━━━ TEXTAUSZUG

# Booten mit Start CD statt Startdiscette?



## Trebble56 (9. Juli 2008)

Moi ich hab mir nen neuen PC geholt und wollte Windows XP drauf machen aber das ging nicht weil der Pc die Festplatte nicht sieht . Also wollt ich die trebier installieren und hab die CD die beim Mainboard lag reingetan aber jetzt sagt er er will ne treiberdiscette machen und ich hab nur ein sehr altes Disketten laufwerk mit so na art IDE anschluss und ich find jetzt keine möglichkeit das lauferk anzuschließen!! Kann ich nicht i-wie ne Drivercd machen so das ich kein Floppy brauche ?

Ich hab ein Asus Striker2 NSE wenn jemand also weiß wie mann da so n anschluss findet wär ich sehr erfreut.

Danke schon ma im vorraus .


----------



## PC Heini (9. Juli 2008)

Es gibt mehrere Möglichkeiten, um Dein Problem zu lösen; 

1. Im Bios nachsehen, ob SATA aktiviert ist. Dann deaktivieren und auf IDE umstellen.      ( Dem PC ists egal, ob ne SATA HD im IDE- oder SATA Modus läuft ). Den Treiber dann im nachhinein installieren und wieder auf SATA umstellen.

━━━━━━
━━━ AUFGEFÜHRTE DATENSÄTZE

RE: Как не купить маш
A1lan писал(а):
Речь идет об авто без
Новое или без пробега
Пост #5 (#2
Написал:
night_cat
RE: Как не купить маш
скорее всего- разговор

━━━━━━
━━━ AUFGEFÜHRTE DATENSÄTZE

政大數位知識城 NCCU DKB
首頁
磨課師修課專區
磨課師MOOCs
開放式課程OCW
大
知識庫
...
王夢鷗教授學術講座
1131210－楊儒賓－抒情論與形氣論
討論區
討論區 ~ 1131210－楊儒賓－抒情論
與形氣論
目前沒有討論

━━━━━━

• [DEINE AUFGABE]
Gib bitte den Forenthread zum Booten mit Start-CD statt Startdiskette vollständig und ohne jede Änderung aus.

• [ERGEBNIS]
# Booten mit Start CD statt Startdiscette?



## Trebble56 (9. Juli 2008)

Moi ich hab mir nen neuen PC geholt und wollte Windows XP drauf machen aber das ging nicht weil der Pc die Festplatte nicht sieht . Also wollt ich die trebier installieren und hab die CD die beim Mainboard lag reingetan aber jetzt sagt er er will ne treiberdiscette machen und ich hab nur ein sehr altes Disketten laufwerk mit so na art IDE anschluss und ich find jetzt keine möglichkeit das lauferk anzuschließen!! Kann ich nicht i-wie ne Drivercd machen so das ich kein Floppy brauche ?

Ich hab ein Asus Striker2 NSE wenn jemand also weiß wie mann da so n anschluss findet wär ich sehr erfreut.

Danke schon ma im vorraus .


----------



## PC Heini (9. Juli 2008)

Es gibt mehrere Möglichkeiten, um Dein Problem zu lösen; 

1. Im Bios nachsehen, ob SATA aktiviert ist. Dann deaktivieren und auf IDE umstellen.      ( Dem PC ists egal, ob ne SATA HD im IDE- oder SATA Modus läuft ). Den Treiber dann im nachhinein installieren und wieder auf SATA umstellen.